To be honest, having a great family supports system is great and helpful.
quotesmurfs?posted 2nd Jun '12
Quoting P3RvYmCp3rv:" lol I'm actually super lost without the kids. I told BD this is his last chance, well Last night he ... [snip!] ... Last night he got home from "work" early but his dad is too stupid to see that he isn't working just pawning the kids off. "
lol!! Adrian is with my dad this weekend. Im scared and pissed but.. at least Im getting a break so I can rest.
BDs are dumb as smurf. lol.
quotesmurfs?posted 2nd Jun '12
Im sorry your going through this but trust me its not all bad.An when you look at how amazing your child turns out to be,you'll feel so much prouder knowing you did it alone.I know thats how I felt.
quoteposted 2nd Jun '12
Quoting Link:" lol!! Adrian is with my dad this weekend.

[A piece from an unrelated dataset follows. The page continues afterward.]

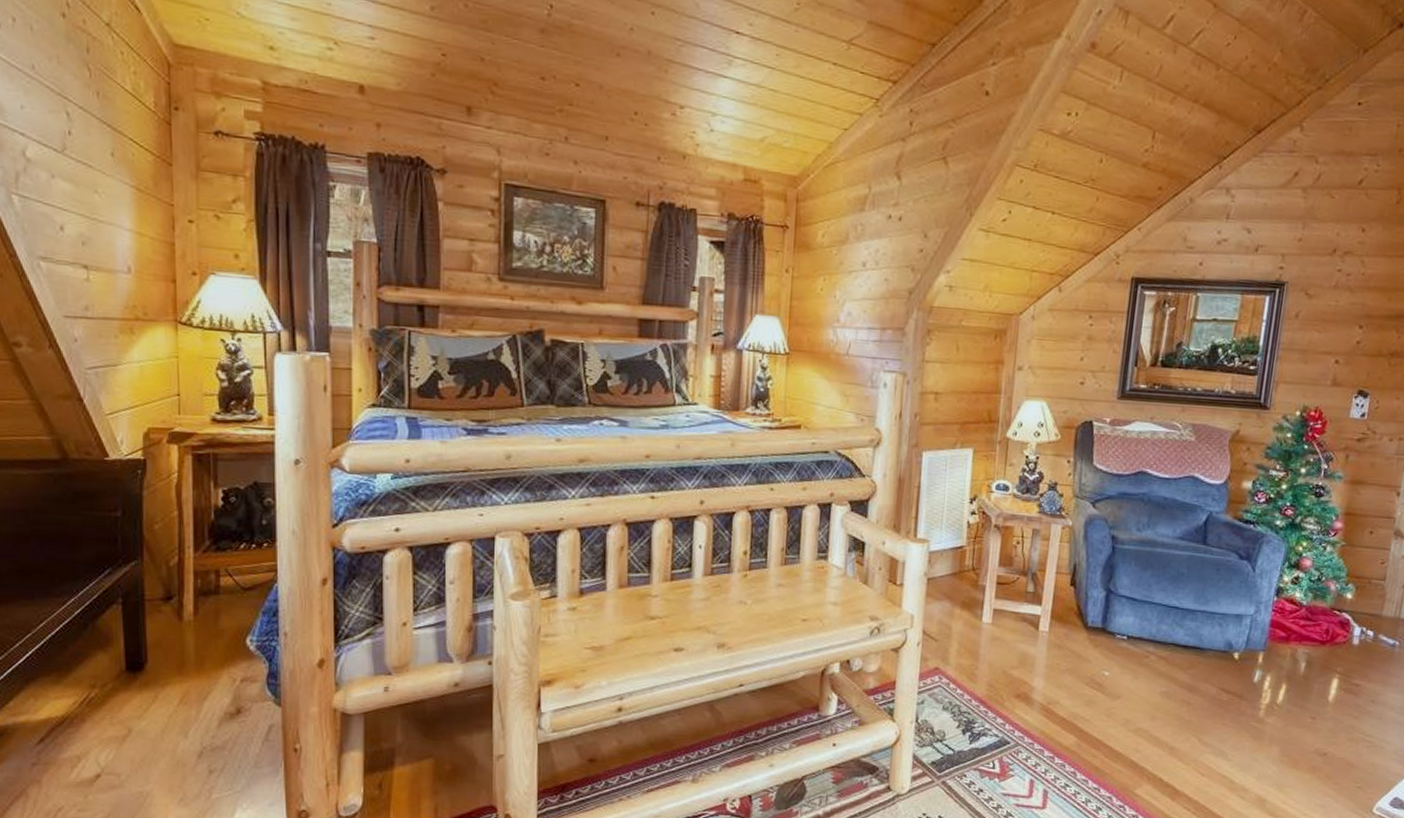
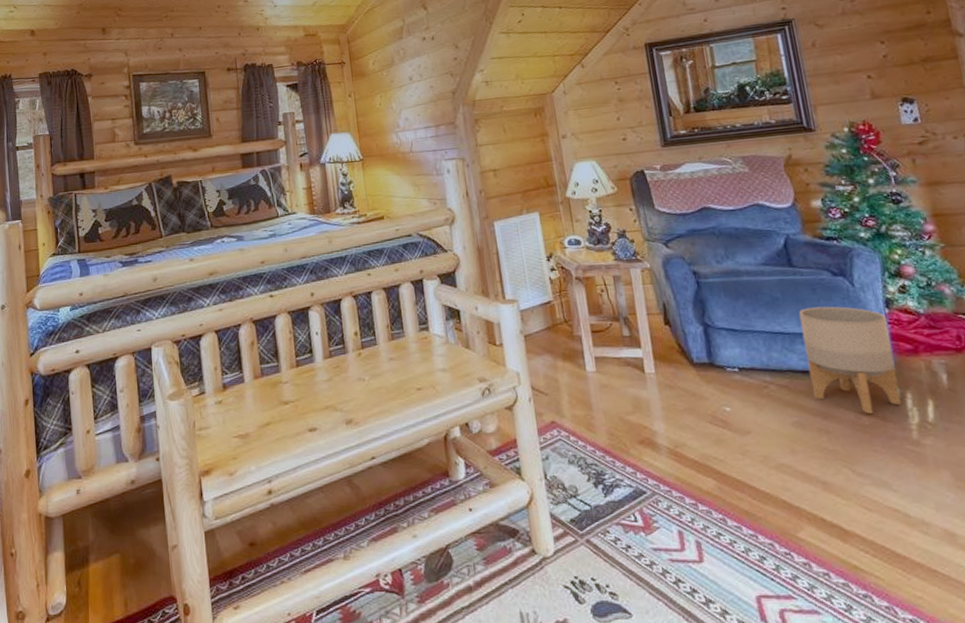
planter: none [1186,586,1273,691] -> present [798,306,902,414]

Im scared and pissed but.. at least Im getting a break so I can rest. BDs are dumb as smurf. lol. "
Amen to that!!!
OP if you ever need to vent you can message me!

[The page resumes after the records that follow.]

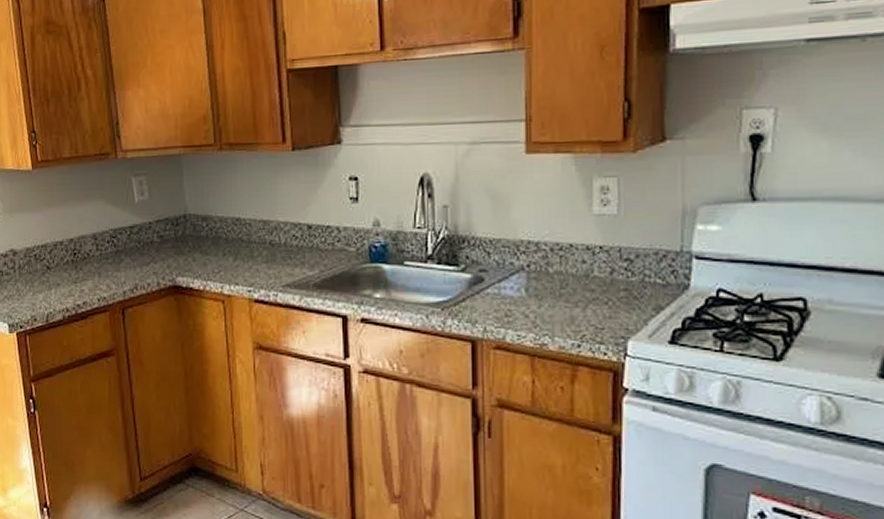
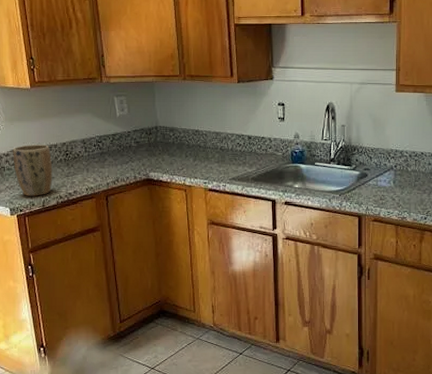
plant pot: none [12,242,58,309] -> present [13,145,53,196]

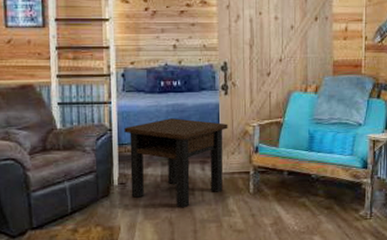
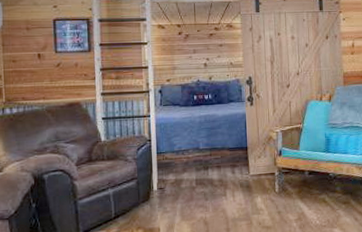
side table: present [124,118,228,208] -> none [162,127,255,209]

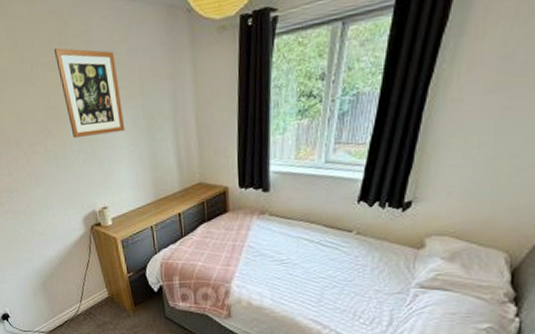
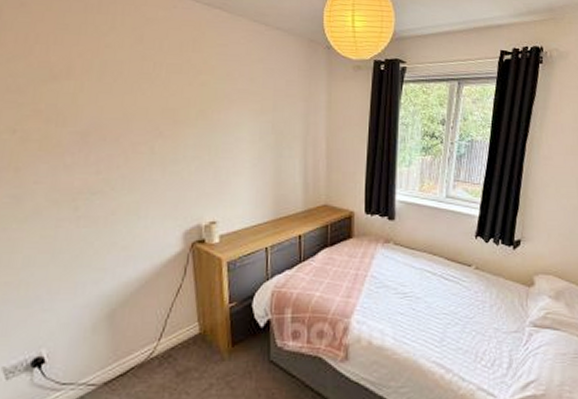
wall art: present [53,48,126,139] -> none [184,54,251,144]

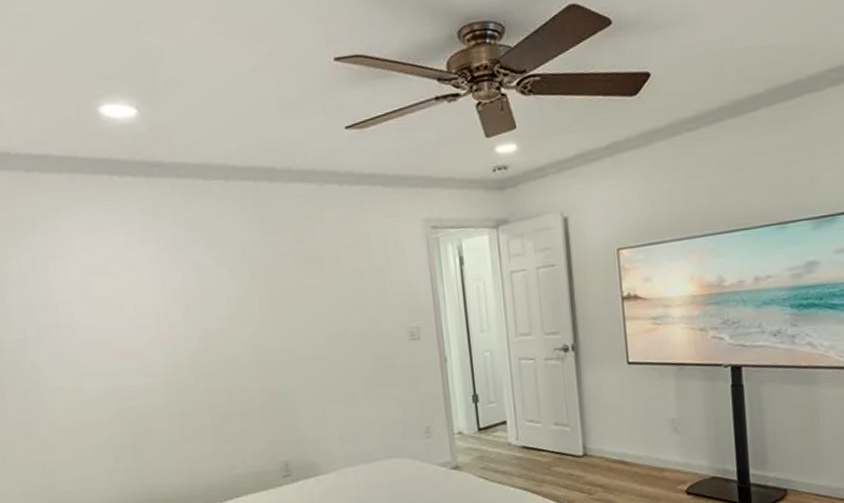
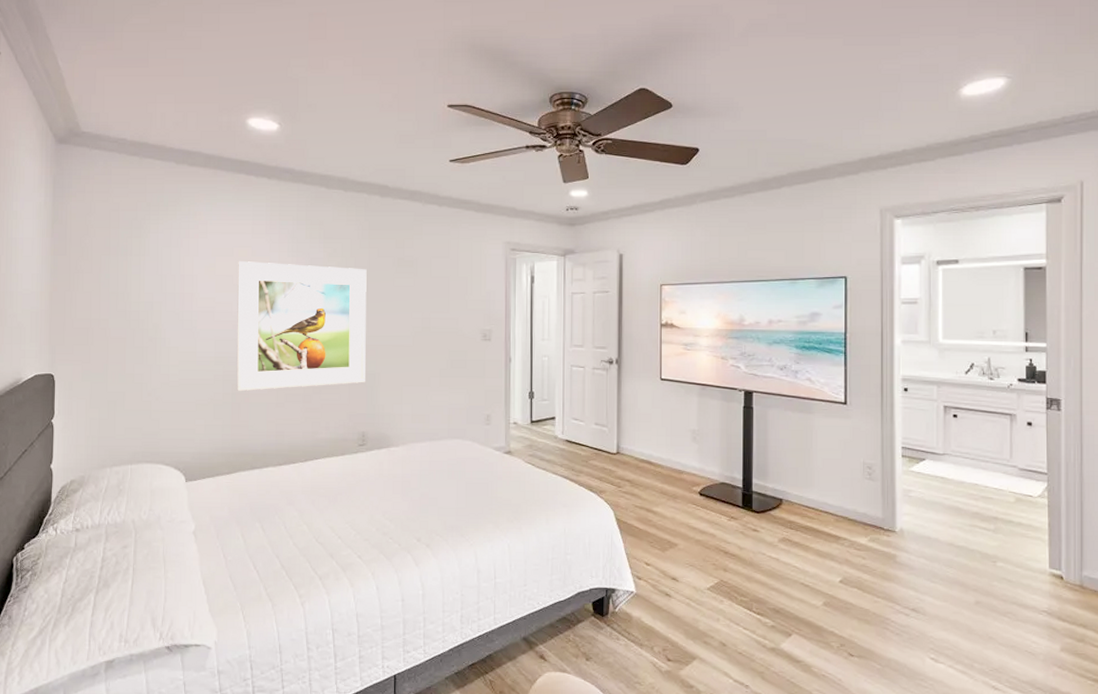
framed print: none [115,271,280,431] -> present [236,261,367,392]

quotesmurfs?posted 2nd Jun '12
I split up with my ex when my eldest son was 2, it was my decision and it took me a long time to do as was scared of being a single parent and coping alone, but was the best thing i ever did, my ex like yours was more of a hinderance than a help and my life was so much more relaxed without him, i am now happily married and expecting my third child, its all good, things will work out for the best
quoteposted 2nd Jun '12
You can do it! It can be really hard at times but it's very rewarding, you will be suprise at how well you will adapt. Honestly it sounds like your better off without you BD anyway. You and your LO deserve so much more and never forget that.
quoteposted 2nd Jun '12
So sorry to hear what you're going through My mom raised my brother and I as a single mom and I think we turned out pretty good hehe. The love and support from family and friends will defintely help you get through this. You have every right to be scared, it's a huge change, but if BD doesn't want to be a part of that beautiful little boy's life, then let him go. I know that may sound bad and it may be hard for you to accept, but it may be better than forcing him to stay in the baby's life. If BD chooses to be a part of your son's life later on, your son will realize on his own that it was all his mama who loved him, fed him, kept him warm, kept him clean and so much more. I unfortunately speak from a bit of experience, but the fear will soon grow to pride to know that your son turned out to be a wonderful child because of you. Much love and I pray for the best <3
quoteposted 2nd Jun '12
My mama was a single mother and she gave me all the love and support i ever needed. she was and still is my world and more, she did a fine job raising me and i lover her each and every day for it! im sure you will do a perfectly good job looking after your baby just stay strong and be happy you have your family behind you
quoteposted 2nd Jun '12
i was a single mum to my eldest for the first two years of her life and yes it was hard but all her achievements were down to just me and it makes me so proud. im 28 weeks pregnant now and looks like im going to be on my own again as me and my other half are having serious relationship problems. it seems really scary now but once you're there and you get used to it, it is seriously well worth it! good luck
quoteposted 4th Jun '12
Thank you everyone for your words of encouragement! Being back at my moms house has brought a wave of relief really. It's such a relief to not wake up in the morning and be flooded by intense feelings of worry over keeping the apartment, having food, or even being able to make it to work to get the next paycheck. This is giving me an opportunity to worry about the things that matter like this precious little jumping bean in my belly . I hope for my son's sake his father pulls his head outa his butt, I just want my little man to know regardless that he is loved beyond all else. And as for the BD- well let's just say you never really know a woman until you meet her in court . Thank you again everyone!!